One day in 1987, psychologist Francine Shapiro was walking through a park when a particular memory disturbed her. However, as she continued walking along and moved her eyes in a certain rhythmical pattern that emulates rapid eye movement during sleep, the memory ceased to agitate her as much, and the emotions and alarming thoughts began to dissipate. Based on these initial observations she conducted further research and eventually structured an “Adaptive Information Processing“ model that incorporated a structured psychotherapeutic protocol utilizing interventions from a number of psychological disciplines. She published a paper in 1989 describing beneficial results in a number of case studies, and in short order, dozens of research studies began to study and refine the protocol. This was the birth of Eye Movement Desensitization and Reprocessing (EMDR) which has now been utilized by over a million clients around the world to treat such syndromes as phobias, post-traumatic stress disorder (PTSD), depression, generalized anxiety disorder, phobias, panic disorders, performance anxiety, dissociative disorders, body dysmorphic disorder, and personality disorders.
EMDR has evolved to utilize a number of different possible types of rhythmic bi-lateral stimulation methods (including auditory and/or tactile means) that help process and mollify the disturbing thoughts, emotions, beliefs, sensations, and habitual patterned and reactive sequelae resulting from traumatic or overwhelming experiences. Shapiro theorizes that stimulating the brain in certain bilateral patterns switches on the brain’s information processing system on a deeper level.

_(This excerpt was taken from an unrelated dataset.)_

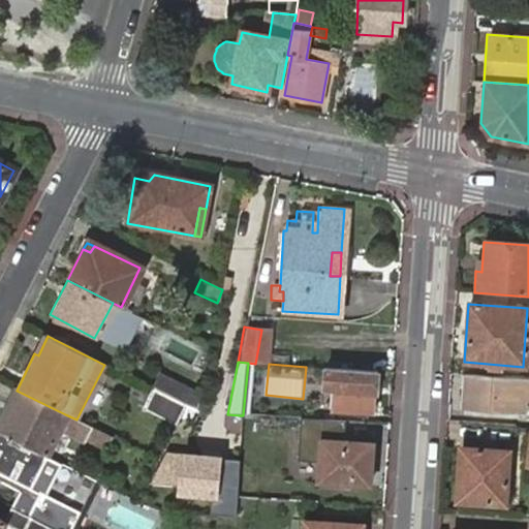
[(376,373),(322,369),(320,391),(329,391),(329,408),(365,411),(366,393),(374,394),(376,373)]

So when one goes to an EMDR psychotherapist, what actually happens?
First, the client describes the elements of the symptoms, experiences and/or memories that disturb him or her, and the therapist helps the client ferret out distressing belief systems about the experience and how they affect the client’s emotional and physical states.
Then the EMDR therapist works with the client and asks him/her to actually revisit the traumatic memory, recalling feelings, thoughts and body sensations associated with the experience. The therapist begins the bi-lateral stimulation, often using a special auditory or tactile stimulating machine. As the client receives the bi-lateral stimulation and focuses on the memory, processing of the memory begins. Sometimes images, thoughts, sensations associated with the traumatic incident arise during the therapy session, they are processed by the bi-lateral stimulation, often resulting in painful feelings being exchanged for more resolved peaceful feelings.
So, does EMDR cure anxieties and phobias in one session?
No, this is not a claim the EMDRIA (the umbrella organization of EMDR) makes. However, two research studies have indicated an elimination of diagnosis of posttraumatic stress disorder in 83-90% of civilian participants after four to seven sessions. The only study of combat veterans to address the multiple traumas of this group reported that 12 sessions of treatment resulted in a 77% elimination of PTSD.
Are the treatment effects maintained over time?
Different long-term (longitudinal) studies have been conducted using 3, 4, 9, 15 months and 5 years for post-treatment assessment of the effects of the EMDR sessions. The literature states that “treatment effects were maintained in eight of the nine studies.”
In my practice I have found that EMDR is not a cure-all for everyone—it is doubtful that any psychotherapeutic intervention will ever fit that description. However, it is a simple alternative method for treating anxiety, depression, phobias and PTSD that can prove efficacious for many people.